Author: Peter May
Why did I read it? I had read and enjoyed Peter May‘s Hebrides trilogy of crime fiction, and had erroneously thought this was the fourth. I had a credit on my Audible account, so used it to pre-order this.
What’s it about? A man with amnesia washes up on a beach, barely alive, but feeling as though he has done the most terrible thing. He attempts to discover where he is, why he’s there, and just who he is without alerting anyone to his memory loss – terrified his dreadful secret will be too much to bear.
A teenager struggles to cope with her mother’s ability to move on with life following the death of her father, and sets out to find out more about him, little knowing the dire consequences her search will have on herself, and others.
A body is found on a the remote Flannan Isles in the Outer Hebrides, and it is up to Detective George Gunn to find out how he was killed, and how he came to this remote rock, 20 miles west of any civilisation.

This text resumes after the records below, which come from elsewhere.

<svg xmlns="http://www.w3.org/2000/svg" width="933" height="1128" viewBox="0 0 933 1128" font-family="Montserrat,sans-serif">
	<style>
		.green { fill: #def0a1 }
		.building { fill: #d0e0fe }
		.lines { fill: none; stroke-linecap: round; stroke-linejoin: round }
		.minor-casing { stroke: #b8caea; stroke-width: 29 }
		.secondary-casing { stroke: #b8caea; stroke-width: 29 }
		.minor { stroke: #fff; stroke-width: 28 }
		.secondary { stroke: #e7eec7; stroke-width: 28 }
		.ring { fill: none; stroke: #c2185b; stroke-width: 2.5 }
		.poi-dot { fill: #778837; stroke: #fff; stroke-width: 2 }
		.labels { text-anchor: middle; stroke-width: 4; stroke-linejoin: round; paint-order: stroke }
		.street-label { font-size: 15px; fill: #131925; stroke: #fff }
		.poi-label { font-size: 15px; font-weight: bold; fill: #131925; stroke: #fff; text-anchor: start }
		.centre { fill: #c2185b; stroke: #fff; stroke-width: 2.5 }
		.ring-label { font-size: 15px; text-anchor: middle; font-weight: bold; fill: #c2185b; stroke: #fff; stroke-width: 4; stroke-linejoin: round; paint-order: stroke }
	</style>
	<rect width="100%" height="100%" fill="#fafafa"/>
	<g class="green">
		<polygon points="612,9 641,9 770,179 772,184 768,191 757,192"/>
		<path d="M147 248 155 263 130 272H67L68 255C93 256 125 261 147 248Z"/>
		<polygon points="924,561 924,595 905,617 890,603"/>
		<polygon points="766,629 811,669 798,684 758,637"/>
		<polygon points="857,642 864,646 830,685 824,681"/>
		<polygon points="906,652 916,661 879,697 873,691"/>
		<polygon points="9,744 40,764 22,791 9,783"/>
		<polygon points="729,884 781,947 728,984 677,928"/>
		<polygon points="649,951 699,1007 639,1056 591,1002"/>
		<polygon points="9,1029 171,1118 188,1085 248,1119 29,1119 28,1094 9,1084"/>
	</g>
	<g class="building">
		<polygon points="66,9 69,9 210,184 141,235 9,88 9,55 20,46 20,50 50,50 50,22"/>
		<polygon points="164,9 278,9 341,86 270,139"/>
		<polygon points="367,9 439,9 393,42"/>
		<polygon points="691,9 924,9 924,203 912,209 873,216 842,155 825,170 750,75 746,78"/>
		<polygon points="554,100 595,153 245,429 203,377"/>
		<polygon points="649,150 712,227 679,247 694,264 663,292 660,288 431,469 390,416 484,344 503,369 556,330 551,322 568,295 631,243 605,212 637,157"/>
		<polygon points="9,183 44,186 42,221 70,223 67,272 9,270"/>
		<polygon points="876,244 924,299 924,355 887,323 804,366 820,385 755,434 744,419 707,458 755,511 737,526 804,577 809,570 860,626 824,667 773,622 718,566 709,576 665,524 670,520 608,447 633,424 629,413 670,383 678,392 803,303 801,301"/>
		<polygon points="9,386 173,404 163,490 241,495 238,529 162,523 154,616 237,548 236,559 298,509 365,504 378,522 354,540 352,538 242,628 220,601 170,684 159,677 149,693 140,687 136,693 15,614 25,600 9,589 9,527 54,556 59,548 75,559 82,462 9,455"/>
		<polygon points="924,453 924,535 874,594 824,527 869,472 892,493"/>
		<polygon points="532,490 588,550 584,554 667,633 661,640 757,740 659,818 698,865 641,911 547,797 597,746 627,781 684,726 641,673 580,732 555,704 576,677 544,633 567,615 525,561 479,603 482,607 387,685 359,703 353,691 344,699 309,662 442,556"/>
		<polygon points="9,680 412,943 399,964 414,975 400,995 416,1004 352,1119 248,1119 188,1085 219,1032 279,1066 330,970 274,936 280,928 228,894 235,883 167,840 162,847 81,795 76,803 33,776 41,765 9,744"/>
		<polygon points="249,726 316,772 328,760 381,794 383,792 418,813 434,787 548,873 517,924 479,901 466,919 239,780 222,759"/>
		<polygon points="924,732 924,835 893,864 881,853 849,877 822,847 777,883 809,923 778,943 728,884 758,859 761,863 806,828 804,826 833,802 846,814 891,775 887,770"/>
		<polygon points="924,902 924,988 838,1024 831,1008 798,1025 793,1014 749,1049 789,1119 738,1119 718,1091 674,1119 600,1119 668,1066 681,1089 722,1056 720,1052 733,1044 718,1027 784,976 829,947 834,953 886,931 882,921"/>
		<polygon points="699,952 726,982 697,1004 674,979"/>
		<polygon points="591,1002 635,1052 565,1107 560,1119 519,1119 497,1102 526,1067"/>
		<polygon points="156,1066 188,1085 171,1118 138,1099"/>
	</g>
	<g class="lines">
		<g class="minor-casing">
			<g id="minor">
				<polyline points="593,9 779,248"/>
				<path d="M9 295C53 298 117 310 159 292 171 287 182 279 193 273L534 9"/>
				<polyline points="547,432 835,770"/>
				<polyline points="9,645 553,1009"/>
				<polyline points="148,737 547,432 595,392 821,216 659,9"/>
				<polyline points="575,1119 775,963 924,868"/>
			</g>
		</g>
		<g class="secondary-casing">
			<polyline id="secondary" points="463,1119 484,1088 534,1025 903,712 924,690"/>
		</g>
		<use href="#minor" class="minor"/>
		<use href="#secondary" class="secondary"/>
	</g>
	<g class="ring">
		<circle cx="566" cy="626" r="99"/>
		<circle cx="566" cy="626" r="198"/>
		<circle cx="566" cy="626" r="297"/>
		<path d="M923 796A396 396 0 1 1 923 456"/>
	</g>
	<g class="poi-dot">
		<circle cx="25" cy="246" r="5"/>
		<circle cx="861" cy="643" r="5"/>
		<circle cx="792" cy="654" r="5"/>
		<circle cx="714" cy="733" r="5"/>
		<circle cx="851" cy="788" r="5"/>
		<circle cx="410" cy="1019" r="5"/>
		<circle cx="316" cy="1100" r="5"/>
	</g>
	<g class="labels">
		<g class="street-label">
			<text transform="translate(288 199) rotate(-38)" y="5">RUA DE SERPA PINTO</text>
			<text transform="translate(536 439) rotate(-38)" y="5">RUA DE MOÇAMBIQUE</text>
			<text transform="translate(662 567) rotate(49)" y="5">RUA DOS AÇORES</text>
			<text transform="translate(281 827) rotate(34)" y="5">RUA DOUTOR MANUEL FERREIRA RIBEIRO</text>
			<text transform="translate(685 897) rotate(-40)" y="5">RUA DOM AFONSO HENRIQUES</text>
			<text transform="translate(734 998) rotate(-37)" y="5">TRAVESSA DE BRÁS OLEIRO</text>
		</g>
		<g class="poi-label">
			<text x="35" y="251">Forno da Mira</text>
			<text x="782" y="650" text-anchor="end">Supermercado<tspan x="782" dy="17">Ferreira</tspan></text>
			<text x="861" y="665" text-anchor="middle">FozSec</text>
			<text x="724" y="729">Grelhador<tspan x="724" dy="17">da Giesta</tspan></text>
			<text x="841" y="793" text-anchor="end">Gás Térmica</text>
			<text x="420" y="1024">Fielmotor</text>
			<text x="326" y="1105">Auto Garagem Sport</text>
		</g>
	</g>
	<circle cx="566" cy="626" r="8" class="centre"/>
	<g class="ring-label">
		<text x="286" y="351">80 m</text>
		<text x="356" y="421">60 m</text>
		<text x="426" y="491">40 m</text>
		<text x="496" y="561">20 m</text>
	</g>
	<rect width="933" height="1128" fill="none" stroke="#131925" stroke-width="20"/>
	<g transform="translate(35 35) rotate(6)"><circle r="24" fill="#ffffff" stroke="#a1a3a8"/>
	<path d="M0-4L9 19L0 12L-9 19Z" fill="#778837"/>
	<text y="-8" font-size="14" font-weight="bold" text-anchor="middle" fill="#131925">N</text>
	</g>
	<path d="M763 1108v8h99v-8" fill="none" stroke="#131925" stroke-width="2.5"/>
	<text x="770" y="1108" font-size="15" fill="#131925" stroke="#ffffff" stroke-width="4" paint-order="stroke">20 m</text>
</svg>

As the book progresses, these three people grow ever closer to the truth.
It is uncannily hard hard to describe this book without destroying the mystery. There are several voices in the book, most notably Neil’s, the man we meet first washed up on the beach.
What did I like? I loved the opening, as I was caught right from the moment Neal washes up on the beach. I was eager to know where the story would take me. And, just was I was becoming engrossed in his story, there is a switch to the teenage Karen’s life, and suddenly I start making connections.
The story is so well paced that you don’t feel like matters are being dragged out, or that you are racing towards the end. There are a few red herrings, and a twist or two, though nothing to frustrate the reader. I note other readers were critical of the change between first person, and third person narrative, but I felt it created a good separation/barrier in the stories.
Once again, the landscapes are described beautifully by the author, and one almost feels as though the land, and sea are characters themselves.
Peter Forbes did an excellent job as narrator, each word was clear and precise.
What didn’t I like? Only one little quibble with the recording, which I had up loud as I did other tasks, was being able to hear papers turning. Still, the recording from Audible was clear!